- THE DATA -
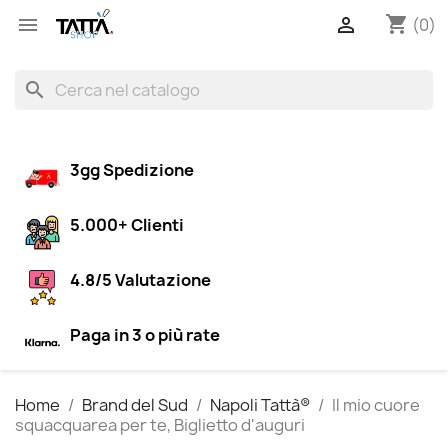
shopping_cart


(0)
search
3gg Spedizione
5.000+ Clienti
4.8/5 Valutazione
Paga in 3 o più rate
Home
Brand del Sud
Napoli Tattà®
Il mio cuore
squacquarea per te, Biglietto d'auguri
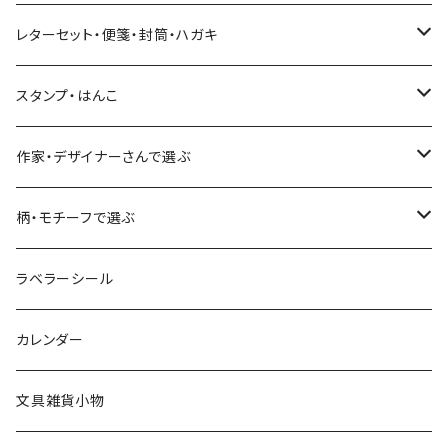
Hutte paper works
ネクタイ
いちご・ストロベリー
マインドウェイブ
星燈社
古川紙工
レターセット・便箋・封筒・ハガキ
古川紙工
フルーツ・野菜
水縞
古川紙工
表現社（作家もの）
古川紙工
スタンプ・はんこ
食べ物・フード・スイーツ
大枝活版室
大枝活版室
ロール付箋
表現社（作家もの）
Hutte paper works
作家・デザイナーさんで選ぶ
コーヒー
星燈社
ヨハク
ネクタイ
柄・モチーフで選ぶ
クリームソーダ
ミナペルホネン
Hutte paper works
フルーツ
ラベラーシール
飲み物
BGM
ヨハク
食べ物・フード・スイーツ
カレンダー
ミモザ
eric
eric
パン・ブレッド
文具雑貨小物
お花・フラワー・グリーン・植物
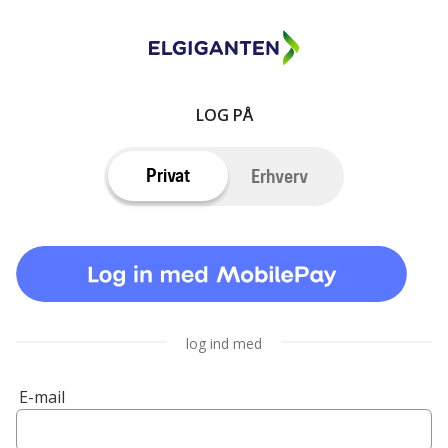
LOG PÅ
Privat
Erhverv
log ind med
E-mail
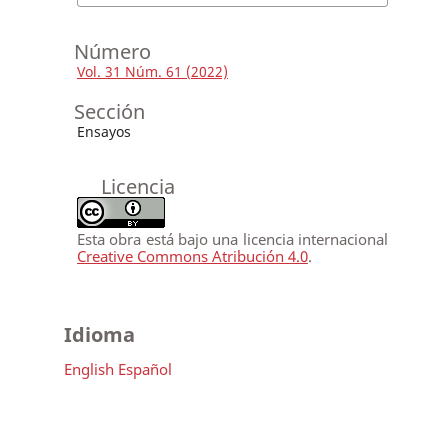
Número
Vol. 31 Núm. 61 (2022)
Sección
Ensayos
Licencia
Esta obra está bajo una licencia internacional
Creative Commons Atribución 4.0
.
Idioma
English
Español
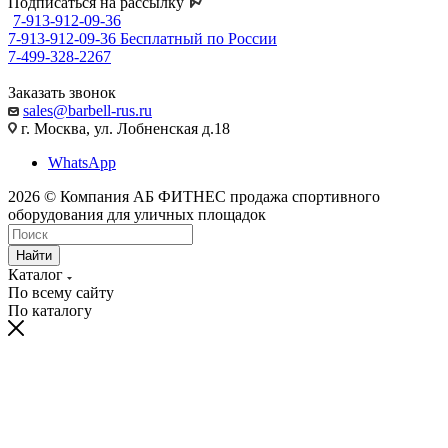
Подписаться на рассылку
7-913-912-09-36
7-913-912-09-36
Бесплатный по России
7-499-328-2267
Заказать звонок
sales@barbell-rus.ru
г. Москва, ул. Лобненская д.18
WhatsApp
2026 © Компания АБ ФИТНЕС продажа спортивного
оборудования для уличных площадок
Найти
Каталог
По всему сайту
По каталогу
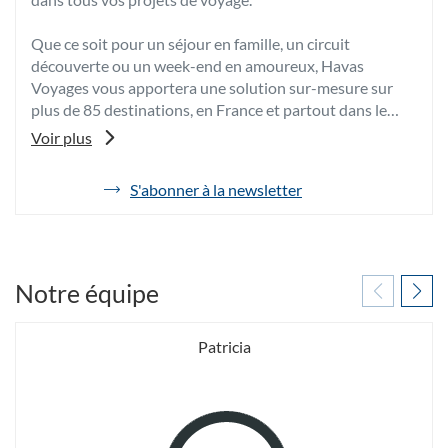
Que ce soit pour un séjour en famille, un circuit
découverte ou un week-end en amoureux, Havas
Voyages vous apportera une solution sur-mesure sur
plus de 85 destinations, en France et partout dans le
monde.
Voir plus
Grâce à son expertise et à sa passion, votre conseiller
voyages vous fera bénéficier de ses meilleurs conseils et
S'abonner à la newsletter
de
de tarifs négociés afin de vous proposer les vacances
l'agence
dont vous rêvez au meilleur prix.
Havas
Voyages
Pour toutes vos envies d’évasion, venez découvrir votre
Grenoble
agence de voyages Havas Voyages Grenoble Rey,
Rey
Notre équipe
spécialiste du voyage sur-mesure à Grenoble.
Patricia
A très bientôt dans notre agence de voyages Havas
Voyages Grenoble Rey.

- ABOUT THIS EXERCISE -
Restate every record above word for word, without images.

- RESPONSE TO THIS EXERCISE -
shopping_cart


(0)
search
3gg Spedizione
5.000+ Clienti
4.8/5 Valutazione
Paga in 3 o più rate
Home
Brand del Sud
Napoli Tattà®
Il mio cuore
squacquarea per te, Biglietto d'auguri
Hutte paper works
ネクタイ
いちご・ストロベリー
マインドウェイブ
星燈社
古川紙工
レターセット・便箋・封筒・ハガキ
古川紙工
フルーツ・野菜
水縞
古川紙工
表現社（作家もの）
古川紙工
スタンプ・はんこ
食べ物・フード・スイーツ
大枝活版室
大枝活版室
ロール付箋
表現社（作家もの）
Hutte paper works
作家・デザイナーさんで選ぶ
コーヒー
星燈社
ヨハク
ネクタイ
柄・モチーフで選ぶ
クリームソーダ
ミナペルホネン
Hutte paper works
フルーツ
ラベラーシール
飲み物
BGM
ヨハク
食べ物・フード・スイーツ
カレンダー
ミモザ
eric
eric
パン・ブレッド
文具雑貨小物
お花・フラワー・グリーン・植物
LOG PÅ
Privat
Erhverv
log ind med
E-mail
Número
Vol. 31 Núm. 61 (2022)
Sección
Ensayos
Licencia
Esta obra está bajo una licencia internacional
Creative Commons Atribución 4.0
.
Idioma
English
Español
Подписаться на рассылку
7-913-912-09-36
7-913-912-09-36
Бесплатный по России
7-499-328-2267
Заказать звонок
sales@barbell-rus.ru
г. Москва, ул. Лобненская д.18
WhatsApp
2026 © Компания АБ ФИТНЕС продажа спортивного
оборудования для уличных площадок
Найти
Каталог
По всему сайту
По каталогу
Que ce soit pour un séjour en famille, un circuit
découverte ou un week-end en amoureux, Havas
Voyages vous apportera une solution sur-mesure sur
plus de 85 destinations, en France et partout dans le
monde.
Voir plus
Grâce à son expertise et à sa passion, votre conseiller
voyages vous fera bénéficier de ses meilleurs conseils et
S'abonner à la newsletter
de
de tarifs négociés afin de vous proposer les vacances
l'agence
dont vous rêvez au meilleur prix.
Havas
Voyages
Pour toutes vos envies d’évasion, venez découvrir votre
Grenoble
agence de voyages Havas Voyages Grenoble Rey,
Rey
Notre équipe
spécialiste du voyage sur-mesure à Grenoble.
Patricia
A très bientôt dans notre agence de voyages Havas
Voyages Grenoble Rey.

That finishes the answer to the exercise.